You are brave and beautiful as a truth-speaker and embodiment of grace. Thank you for allowing yourself to be seen
Thank you dearest Annie! It is freeing to be seen!!
I am working on my “crown of glory” which is kindly still hidden (mostly) among the curls. But the “sparkles” (as my nine year old calls them) are definitely there. I am grateful for the honest conversation of older women here as I grow into becoming my older self. I love the kindness towards personal decisions and the truth that each of us battles our own demons. What is right and good for one to release and accept, in this case going gray, is not necessarily the same for another. There is goodness and grace and such humility spoken here.
Becky, I love your long, beautiful hair and the way it frames your face and kind eyes. I am confident that as your crowning sparkles begin to grow out in all of their holy imperfection, your beauty will continue to deepen. And, yes, FREEDOM to be yourself and to choose to play with your hair color again is always an option. We are not stuck choiceless. Every Blessing and much love on your continuing journey of wisdom and beauty.

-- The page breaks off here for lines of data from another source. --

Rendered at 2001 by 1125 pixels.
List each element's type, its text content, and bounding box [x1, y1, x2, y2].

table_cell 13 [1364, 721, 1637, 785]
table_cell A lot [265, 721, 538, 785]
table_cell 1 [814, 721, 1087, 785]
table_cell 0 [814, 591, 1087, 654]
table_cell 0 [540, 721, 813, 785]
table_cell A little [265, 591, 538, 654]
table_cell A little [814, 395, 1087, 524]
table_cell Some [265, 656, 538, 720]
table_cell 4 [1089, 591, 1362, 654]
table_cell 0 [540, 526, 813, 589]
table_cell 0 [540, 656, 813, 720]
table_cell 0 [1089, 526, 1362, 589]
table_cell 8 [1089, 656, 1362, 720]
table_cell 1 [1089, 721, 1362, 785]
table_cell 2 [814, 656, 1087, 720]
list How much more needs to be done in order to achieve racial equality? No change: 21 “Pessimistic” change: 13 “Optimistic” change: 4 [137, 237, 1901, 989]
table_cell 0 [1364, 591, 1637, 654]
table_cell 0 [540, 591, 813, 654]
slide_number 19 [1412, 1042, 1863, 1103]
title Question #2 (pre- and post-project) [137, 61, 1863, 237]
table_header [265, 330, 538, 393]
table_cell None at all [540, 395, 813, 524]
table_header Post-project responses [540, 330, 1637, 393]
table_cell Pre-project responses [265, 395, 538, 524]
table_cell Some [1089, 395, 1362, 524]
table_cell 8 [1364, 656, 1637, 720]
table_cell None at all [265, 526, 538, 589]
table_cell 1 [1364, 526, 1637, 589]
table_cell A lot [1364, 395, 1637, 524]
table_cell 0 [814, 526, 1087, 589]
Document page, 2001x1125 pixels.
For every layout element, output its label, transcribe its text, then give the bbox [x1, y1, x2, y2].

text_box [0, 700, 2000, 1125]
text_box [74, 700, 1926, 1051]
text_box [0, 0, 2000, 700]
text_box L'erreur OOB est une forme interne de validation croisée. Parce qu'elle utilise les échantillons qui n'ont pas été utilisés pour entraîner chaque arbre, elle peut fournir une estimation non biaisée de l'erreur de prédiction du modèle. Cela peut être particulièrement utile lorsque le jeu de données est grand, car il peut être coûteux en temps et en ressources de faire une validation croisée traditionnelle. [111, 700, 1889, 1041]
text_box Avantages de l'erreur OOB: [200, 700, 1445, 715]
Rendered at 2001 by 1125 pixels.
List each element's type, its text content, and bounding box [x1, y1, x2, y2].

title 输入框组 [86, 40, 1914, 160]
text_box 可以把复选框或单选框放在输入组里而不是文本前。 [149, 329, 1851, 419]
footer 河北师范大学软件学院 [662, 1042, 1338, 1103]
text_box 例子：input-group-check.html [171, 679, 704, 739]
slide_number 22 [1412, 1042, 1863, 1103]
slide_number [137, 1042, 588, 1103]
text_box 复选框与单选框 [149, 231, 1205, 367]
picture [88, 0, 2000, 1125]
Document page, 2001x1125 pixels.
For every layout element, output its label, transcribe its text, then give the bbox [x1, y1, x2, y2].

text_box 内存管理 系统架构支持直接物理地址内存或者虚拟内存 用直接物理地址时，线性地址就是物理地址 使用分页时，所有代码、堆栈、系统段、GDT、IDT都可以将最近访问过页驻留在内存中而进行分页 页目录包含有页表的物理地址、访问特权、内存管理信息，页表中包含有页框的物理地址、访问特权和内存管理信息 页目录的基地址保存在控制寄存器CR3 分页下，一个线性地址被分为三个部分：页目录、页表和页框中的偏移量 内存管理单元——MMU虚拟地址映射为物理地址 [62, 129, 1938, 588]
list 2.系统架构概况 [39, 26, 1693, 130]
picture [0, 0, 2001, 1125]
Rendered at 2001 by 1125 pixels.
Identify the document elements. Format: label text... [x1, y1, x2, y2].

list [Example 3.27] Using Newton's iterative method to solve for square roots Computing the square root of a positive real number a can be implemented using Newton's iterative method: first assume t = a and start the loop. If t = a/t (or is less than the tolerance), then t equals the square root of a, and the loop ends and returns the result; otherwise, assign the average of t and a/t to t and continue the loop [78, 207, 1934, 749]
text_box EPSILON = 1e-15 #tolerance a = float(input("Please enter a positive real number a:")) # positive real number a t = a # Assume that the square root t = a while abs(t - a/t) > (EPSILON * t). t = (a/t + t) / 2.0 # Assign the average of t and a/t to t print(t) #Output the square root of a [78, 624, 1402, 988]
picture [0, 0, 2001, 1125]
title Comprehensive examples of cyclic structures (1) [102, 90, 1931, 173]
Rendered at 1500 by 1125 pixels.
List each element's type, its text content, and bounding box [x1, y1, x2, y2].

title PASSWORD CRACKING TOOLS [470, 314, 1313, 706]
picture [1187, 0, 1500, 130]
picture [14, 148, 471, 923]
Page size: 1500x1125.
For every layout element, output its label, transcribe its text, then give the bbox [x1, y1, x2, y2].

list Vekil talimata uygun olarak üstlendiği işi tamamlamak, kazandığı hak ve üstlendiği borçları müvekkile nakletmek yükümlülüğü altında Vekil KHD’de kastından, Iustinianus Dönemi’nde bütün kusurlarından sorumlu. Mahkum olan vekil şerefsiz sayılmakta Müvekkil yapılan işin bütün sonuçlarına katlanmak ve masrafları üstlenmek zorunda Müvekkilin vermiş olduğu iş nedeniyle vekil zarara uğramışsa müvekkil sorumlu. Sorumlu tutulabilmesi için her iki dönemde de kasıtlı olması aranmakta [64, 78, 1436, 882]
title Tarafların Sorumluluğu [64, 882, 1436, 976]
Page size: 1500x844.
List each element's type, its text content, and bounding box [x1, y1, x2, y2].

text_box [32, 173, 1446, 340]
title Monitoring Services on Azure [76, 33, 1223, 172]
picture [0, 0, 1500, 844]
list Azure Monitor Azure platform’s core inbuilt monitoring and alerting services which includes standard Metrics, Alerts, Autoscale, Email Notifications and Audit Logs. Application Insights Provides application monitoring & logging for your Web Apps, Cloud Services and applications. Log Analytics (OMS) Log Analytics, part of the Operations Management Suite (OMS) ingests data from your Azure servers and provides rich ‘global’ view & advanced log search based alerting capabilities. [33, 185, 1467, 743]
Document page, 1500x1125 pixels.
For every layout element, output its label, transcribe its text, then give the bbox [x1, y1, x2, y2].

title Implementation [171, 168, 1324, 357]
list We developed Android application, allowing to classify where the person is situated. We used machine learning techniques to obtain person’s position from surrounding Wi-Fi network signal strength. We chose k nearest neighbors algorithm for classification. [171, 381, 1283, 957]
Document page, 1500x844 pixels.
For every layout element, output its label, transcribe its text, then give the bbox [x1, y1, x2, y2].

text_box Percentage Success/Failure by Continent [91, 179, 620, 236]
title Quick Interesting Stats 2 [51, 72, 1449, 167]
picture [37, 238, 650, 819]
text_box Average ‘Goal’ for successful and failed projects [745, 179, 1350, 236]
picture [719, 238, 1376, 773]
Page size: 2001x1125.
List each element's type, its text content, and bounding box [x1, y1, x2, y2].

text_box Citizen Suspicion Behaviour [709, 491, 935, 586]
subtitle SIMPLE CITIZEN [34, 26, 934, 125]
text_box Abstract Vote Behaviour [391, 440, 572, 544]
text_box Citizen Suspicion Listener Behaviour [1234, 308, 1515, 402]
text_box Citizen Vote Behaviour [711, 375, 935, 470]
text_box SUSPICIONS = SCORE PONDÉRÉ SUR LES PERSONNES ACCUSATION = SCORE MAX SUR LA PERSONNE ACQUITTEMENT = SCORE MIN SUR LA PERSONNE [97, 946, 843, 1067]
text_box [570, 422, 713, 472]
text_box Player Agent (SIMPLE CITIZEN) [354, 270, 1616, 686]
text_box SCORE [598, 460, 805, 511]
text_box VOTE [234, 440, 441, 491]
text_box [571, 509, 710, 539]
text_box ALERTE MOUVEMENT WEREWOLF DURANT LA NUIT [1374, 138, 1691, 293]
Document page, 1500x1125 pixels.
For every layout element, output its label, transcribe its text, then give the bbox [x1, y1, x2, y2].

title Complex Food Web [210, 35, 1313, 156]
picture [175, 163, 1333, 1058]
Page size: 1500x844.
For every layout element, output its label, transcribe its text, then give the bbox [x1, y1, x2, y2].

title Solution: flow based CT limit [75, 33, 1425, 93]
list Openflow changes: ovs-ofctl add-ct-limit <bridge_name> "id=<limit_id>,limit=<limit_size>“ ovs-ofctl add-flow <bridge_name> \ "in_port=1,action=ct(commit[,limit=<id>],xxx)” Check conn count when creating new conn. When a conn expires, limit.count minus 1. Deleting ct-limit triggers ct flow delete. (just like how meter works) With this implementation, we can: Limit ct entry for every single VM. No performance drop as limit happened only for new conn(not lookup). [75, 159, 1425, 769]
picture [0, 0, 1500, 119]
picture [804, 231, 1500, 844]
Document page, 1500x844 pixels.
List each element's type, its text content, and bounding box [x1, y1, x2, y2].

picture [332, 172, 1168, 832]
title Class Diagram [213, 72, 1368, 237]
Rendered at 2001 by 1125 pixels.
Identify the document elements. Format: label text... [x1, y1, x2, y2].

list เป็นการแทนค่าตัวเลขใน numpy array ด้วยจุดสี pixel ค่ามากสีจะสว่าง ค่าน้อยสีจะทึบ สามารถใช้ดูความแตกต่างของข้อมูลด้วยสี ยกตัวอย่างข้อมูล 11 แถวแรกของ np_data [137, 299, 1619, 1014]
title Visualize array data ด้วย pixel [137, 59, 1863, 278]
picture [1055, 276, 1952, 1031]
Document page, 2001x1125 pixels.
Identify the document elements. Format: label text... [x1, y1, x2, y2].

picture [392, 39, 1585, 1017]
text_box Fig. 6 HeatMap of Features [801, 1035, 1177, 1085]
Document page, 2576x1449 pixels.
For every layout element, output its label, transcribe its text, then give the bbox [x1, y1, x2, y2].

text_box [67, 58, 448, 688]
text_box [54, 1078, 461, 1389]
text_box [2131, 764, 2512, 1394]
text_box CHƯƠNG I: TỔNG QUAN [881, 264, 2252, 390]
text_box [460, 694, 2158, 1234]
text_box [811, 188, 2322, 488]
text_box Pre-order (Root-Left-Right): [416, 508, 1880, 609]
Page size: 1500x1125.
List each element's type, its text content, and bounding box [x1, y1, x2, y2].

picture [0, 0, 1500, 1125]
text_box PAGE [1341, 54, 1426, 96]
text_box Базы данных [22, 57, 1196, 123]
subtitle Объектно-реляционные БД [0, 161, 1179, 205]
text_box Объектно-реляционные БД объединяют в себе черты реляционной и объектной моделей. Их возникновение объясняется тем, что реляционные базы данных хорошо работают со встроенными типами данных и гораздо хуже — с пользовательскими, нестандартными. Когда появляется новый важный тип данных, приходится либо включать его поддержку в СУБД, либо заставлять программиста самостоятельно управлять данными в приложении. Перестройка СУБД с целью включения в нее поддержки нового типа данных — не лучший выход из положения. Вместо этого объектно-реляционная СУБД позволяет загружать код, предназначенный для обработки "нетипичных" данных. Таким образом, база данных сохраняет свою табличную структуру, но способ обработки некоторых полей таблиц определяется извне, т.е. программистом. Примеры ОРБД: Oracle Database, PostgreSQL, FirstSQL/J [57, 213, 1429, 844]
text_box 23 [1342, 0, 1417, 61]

I love that you have sparkles and therefore, so do I! That is brilliant and has changed much in my heart as I reflect on my hair that has lost pigment are now sparkles! Sounds so much better than, “I am old and therefore my hair is old and gray.” It is important to have conversations with older women and seems now I am in the older category and yet there are so many women who are in their eighties and nineties and I think I am brave enough to want to hear from them too….Thank you for your reply, Julie. Enjoy your young body!!